Les trois premières années n’auront pas été de tout repos mais celles-ci ont illustré la propension du Syndicat et de tous ses acteurs, à s’adapter à un contexte dégradé tout en maintenant le cap des évolutions souhaitées. Covid-19, inflation, sécheresses hivernales se répétant depuis 4 ans, nous demandent de la flexibilité, de l’engagement et de la rigueur au quotidien afin d’assurer la continuité et la qualité optimale de services légitimement attendue par nos usagers. Et, nous avons démontré notre capacité à absorber les répercussions de ces événements sur nos équipes, notre organisation, nos ouvrages, le réseau, l’environnement et pour les usagers.
L’engagement de nos agents a été essentiel à la réussite et à la qualité de notre service public de l’eau. En sus de nos prérogatives, nous avons également pu conduire les axes de développement initiés en début de mandat, à savoir : investir plus et durablement, renforcer la performance, développer l’attractivité, relever les défis.
L’inflation n’a en rien entamé notre volonté d’avancer. Ainsi, notre niveau d’investissements en travaux d’eau et d’assainissement s’est poursuivi et se poursuit selon la feuille de route fixée par l’étude financière Mazars.
2023 aura donc été une année de grandes réussites et de défis relevés pour notre Syndicat : la concrétisation de l’harmonisation des tarifs de l’assainissement garantissant un traitement juste et équilibré sur le territoire, la création de la Direction Recherche Innovation & Développement qui est une étape indispensable pour consolider la résilience de nos systèmes et méthodes à court, moyen et long termes, le démarrage des travaux de la Manufacture d’Eau et la réorganisation de certains centres d’exploitation furent aussi des phases importantes pour pérenniser l’efficience de nos services et accroître nos performances économiques.

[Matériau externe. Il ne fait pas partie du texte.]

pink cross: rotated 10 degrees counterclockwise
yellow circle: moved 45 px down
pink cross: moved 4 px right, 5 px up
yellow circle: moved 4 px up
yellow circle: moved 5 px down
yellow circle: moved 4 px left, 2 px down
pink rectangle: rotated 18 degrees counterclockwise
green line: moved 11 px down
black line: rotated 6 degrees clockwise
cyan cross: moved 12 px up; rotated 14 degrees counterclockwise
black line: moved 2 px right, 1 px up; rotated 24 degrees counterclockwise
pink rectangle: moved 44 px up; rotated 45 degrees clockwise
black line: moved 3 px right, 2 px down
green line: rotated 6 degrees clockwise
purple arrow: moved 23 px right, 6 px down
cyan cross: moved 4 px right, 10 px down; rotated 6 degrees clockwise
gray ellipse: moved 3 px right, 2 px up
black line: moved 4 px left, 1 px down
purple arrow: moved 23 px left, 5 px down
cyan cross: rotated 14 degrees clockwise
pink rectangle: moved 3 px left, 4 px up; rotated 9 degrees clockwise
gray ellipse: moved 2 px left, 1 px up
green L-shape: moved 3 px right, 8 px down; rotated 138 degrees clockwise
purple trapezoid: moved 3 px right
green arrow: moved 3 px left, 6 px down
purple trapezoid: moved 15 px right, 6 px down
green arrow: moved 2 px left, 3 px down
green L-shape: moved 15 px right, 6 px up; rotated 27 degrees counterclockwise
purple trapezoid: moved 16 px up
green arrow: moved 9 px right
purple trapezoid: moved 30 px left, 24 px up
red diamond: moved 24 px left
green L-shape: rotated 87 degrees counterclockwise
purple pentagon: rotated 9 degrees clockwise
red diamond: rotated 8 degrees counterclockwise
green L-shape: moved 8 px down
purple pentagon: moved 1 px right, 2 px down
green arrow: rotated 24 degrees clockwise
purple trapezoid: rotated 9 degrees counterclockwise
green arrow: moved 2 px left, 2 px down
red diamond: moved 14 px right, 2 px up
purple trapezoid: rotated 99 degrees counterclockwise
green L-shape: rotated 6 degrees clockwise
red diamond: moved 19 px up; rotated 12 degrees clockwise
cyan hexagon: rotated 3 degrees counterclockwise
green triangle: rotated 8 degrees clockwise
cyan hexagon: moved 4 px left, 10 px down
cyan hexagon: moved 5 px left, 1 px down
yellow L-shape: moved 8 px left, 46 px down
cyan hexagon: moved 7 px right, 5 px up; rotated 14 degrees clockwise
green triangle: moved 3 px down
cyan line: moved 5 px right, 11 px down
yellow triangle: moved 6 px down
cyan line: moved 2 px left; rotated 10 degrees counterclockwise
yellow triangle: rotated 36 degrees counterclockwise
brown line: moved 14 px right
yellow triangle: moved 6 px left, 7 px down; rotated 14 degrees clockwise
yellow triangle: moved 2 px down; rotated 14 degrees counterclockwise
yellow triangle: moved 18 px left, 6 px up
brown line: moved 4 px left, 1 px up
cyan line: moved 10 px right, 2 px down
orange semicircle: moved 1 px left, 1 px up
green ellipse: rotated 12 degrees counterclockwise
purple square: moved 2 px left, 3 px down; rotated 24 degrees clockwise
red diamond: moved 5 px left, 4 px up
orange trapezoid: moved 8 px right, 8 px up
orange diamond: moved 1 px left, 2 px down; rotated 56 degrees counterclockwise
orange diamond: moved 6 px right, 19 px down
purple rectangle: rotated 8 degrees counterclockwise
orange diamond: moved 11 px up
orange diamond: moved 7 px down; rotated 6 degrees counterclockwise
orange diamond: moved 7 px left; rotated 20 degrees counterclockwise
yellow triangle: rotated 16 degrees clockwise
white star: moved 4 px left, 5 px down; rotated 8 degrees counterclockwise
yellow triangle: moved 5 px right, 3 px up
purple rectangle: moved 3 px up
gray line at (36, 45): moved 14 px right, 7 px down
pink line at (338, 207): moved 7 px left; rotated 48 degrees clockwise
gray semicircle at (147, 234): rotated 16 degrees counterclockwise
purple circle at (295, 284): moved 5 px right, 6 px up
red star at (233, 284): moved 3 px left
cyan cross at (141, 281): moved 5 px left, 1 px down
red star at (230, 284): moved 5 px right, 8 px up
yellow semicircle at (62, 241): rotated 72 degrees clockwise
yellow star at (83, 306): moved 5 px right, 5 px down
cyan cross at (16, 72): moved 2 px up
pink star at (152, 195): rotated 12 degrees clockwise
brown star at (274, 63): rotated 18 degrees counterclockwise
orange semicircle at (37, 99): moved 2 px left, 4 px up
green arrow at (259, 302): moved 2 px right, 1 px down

Vitale et partagée, l’eau nous oblige à prendre en compte sa singularité et l’usage que chacun en fait. Parce que nous ne sommes qu’un acteur, parmi d’autres, prélevant, traitant et distribuant l’eau, nous ne pouvons agir sur les volumes disponibles. Notre attention est donc totalement focalisée sur la qualité de l’eau fournie et la sobriété de nos activités, une péréquation parfois difficile. Modernisation de nos équipements, évolutions de nos pratiques, numérisation des systèmes et des process, surveillance téléopérée des 10000 km de réseaux d’eau potable, participent tous à des gains substantiels de tempérance et préfigurent le plan de sobriété promu par l’État (Plan Eau de mars 2023). Au-delà du Syndicat, l’eau nous impose de participer à des synergies et à la recherche de compromis équilibrés qui ont, entre autres, permis cette année d’élaborer et signer le protocole du Clain, puis de disposer d’une étude HMUC sur le même territoire.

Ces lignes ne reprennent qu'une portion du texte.